İlerleyen günlerde önümüze şu gelebilir;  Maraş’ın açılmasına karşılık Ercan ve Mağusa Limanı’nın açılması, Türkiye’nin Güney Kıbrıs’a limanlarını açması, Türkiye’nin de Güney Kıbrıs’ın da doğalgaz konusunda kendi istediklerini alabilecekleri bir formül… “Kıbrıslı Türkler, Ercan ve Mağusa’nın açılımıyla ekonomik olarak bir miktar iyileştirilsin ama KKTC’nin statüsü değişmesin çünkü bu şekilde çok daha kolay kontrol ediliyor”. Bu aslında bizim geleceğimizi çöpe atmak demektir. Bizim 50 yıldan fazladır bu ülkede verdiğimiz varoluş mücadelesinin hilafına olan bir şeydir. Biz bu mücadeleyi niçin verdik? Biz, Kıbrıslı Türk toplumu olarak ayrı bir siyasi entiteyiz ve uluslararası hukuk nezdinde dünyada yerimizi almak istiyoruz. Şimdiye kadar Kıbrıslı Rumlara bunu söyledik, şimdi bizi Türkiye’ye söylemek zorunda bırakmamalılar. Yani Güven Yaratıcı Önlemlerin doğrudan Federal bir Çözüm müzakeresi süreci ile birlikte bir an önce yürürlüğe girmesi gerekiyor.
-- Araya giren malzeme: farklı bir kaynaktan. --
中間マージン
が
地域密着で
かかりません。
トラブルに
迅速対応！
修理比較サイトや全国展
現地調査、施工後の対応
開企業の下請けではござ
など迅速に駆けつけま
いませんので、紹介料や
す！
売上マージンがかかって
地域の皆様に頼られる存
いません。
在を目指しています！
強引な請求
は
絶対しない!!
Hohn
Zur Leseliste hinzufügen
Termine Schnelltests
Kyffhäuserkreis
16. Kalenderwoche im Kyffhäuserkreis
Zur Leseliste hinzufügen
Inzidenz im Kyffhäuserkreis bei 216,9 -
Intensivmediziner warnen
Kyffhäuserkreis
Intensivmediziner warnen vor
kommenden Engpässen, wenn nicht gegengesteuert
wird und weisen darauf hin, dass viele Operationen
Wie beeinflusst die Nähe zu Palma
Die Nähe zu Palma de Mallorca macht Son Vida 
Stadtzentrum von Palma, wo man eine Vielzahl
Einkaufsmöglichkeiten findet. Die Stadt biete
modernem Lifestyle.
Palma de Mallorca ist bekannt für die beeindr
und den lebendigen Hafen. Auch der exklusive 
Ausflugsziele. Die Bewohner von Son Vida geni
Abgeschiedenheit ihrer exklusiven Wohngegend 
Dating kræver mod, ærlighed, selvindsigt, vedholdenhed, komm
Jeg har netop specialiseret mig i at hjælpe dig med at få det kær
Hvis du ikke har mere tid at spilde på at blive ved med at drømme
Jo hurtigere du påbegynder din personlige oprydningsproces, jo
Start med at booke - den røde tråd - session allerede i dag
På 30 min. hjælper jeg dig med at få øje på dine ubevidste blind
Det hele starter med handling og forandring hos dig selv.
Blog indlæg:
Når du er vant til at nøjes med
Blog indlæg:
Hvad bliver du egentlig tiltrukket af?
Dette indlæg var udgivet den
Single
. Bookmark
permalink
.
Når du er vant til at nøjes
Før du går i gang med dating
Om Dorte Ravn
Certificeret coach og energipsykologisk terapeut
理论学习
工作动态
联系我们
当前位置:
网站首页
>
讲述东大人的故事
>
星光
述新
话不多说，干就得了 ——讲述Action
“UBP, DP ve YDP, devletin bütün kurumsal yapısını çökertenlerdir”

“Muhatabımız, UBP, DP ve YDP, ‘devleti biz kurduk, ilelebet yaşatacağız’ dedikleri halde devletin bütün kurumsal yapısını ve işleyiş biçimini çökertenlerdir. Biz bu toplumun kendi kurumlarını ve mekanizmalarını, hak ve özgürlüklerini savunmak için en ciddi şekilde mücadele vermesi gereken, topluma kendini siper eden partiyiz”
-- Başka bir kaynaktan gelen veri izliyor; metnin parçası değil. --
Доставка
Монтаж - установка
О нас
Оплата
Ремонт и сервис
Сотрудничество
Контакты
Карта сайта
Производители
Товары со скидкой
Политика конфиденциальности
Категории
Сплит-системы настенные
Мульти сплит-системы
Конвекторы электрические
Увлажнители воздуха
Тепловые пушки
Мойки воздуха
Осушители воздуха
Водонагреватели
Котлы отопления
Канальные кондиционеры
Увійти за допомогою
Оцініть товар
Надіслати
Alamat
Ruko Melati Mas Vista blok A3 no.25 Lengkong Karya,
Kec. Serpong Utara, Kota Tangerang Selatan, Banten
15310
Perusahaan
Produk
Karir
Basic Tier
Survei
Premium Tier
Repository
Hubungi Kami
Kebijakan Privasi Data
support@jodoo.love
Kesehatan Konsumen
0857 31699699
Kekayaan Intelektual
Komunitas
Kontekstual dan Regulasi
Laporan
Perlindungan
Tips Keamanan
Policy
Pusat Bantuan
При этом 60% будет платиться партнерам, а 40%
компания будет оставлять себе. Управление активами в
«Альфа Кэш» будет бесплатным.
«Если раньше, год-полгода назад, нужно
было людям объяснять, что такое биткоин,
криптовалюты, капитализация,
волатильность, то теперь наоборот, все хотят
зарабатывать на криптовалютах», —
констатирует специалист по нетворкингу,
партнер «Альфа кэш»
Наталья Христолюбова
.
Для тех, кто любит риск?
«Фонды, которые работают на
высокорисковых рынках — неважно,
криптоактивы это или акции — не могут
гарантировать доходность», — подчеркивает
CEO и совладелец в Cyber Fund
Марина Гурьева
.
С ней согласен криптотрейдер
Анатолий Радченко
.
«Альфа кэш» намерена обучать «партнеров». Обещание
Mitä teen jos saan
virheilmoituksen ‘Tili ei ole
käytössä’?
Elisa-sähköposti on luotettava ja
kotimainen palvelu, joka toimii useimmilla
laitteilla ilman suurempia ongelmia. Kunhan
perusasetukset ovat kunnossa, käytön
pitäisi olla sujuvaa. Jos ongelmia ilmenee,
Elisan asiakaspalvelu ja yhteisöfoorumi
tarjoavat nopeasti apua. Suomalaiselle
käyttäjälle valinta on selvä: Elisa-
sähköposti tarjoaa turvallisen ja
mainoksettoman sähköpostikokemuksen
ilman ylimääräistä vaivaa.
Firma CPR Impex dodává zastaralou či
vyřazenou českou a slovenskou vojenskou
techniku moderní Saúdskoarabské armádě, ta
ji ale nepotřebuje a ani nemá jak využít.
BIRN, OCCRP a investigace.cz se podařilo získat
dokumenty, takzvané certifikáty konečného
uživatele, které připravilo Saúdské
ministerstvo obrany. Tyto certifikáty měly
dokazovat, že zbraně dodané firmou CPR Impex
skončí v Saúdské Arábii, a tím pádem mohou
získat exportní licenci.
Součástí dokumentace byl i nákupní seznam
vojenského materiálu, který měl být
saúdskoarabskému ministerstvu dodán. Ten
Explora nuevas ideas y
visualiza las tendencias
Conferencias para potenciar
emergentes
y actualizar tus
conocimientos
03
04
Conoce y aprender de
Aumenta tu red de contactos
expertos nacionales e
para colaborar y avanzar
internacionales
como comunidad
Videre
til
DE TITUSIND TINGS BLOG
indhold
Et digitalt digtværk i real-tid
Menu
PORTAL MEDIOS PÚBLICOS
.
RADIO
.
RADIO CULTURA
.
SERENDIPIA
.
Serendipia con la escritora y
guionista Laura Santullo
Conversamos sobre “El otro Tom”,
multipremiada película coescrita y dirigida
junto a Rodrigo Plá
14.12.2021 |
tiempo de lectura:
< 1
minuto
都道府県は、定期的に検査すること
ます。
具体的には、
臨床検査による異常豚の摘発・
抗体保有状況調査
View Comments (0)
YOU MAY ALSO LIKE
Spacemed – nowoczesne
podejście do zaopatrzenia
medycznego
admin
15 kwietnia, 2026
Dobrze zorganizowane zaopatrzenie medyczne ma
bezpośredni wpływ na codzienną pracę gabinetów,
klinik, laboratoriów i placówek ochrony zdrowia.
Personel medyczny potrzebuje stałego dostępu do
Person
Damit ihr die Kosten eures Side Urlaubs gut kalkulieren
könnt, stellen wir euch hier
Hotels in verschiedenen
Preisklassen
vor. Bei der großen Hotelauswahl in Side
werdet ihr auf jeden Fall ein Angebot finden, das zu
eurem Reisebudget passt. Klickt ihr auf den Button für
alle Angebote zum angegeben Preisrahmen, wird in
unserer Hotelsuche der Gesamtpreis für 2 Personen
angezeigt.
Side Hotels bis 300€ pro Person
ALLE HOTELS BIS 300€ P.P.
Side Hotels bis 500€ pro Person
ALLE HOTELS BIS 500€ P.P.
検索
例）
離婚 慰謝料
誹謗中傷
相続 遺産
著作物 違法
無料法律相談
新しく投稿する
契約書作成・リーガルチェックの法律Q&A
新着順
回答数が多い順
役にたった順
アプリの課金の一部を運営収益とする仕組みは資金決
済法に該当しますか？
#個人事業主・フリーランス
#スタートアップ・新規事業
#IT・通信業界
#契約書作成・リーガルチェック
  • Soru: Mecliste çok tartışmalı günler yaşanıyor, meclis içinden biri olarak oradaki ortamı nasıl değerlendiriyorsunuz?
  • Derya: Eğer anayasa başta olmak üzere, yasalar, meclis içtüzüğü, şimdiye kadar oluşturulmuş demokratik teamüller sürekli olarak keyfi bir şekilde ihlal edilirse, bunun karşısında yapabileceğiniz şey nedir? Bunların ihlal edilmesinin önüne geçmek. Muhatabımız, UBP, DP ve YDP yani bunları ihlal edenler, aynı zamanda “devleti biz kurduk, ilelebet yaşatacağız” dedikleri halde devletin bütün kurumsal yapısını ve işleyiş biçimini çökertenlerdir. Biz bu toplumun kendi kurumlarını ve mekanizmalarını, hak ve özgürlüklerini savunmak için en ciddi şekilde mücadele vermesi gereken, topluma kendini siper eden partiyiz. Biz meclis dışı mücadelenin çok önemli olduğunu biliyoruz ve bu anlamda “sokak mecliste, meclis sokakta” diyoruz. Bizi meclise gönderenler Kıbrıs Türk Halkı’dır. Kıbrıs Türk halkı “meclise gidin, benim haklarımı koruyun. Ekonomim daha fazla erozyona uğramasın, alım gücüm düşmesin, göç etmeyeyim” diyerek bizi oraya götürdü.
    Kendi partisinin kurultayında beşinci sırada seçildiği halde müdahalelerle başbakan yapılmış Ünal Üstel de, Erhan Arıklı da, Fikri Ataoğlu da oraya atanmış, Bakanlar Kurulu’ndan geçirdikleri yasaların bir cümlesini bile okumayacak kadar sorumsuz, ne gönderdiklerini bilmeyen, hukuktan bihaber, günü idare etmek üzere talimatları alıp yöneten birer memurdan öte değiller şu anda… Bunu üzülerek söylüyorum.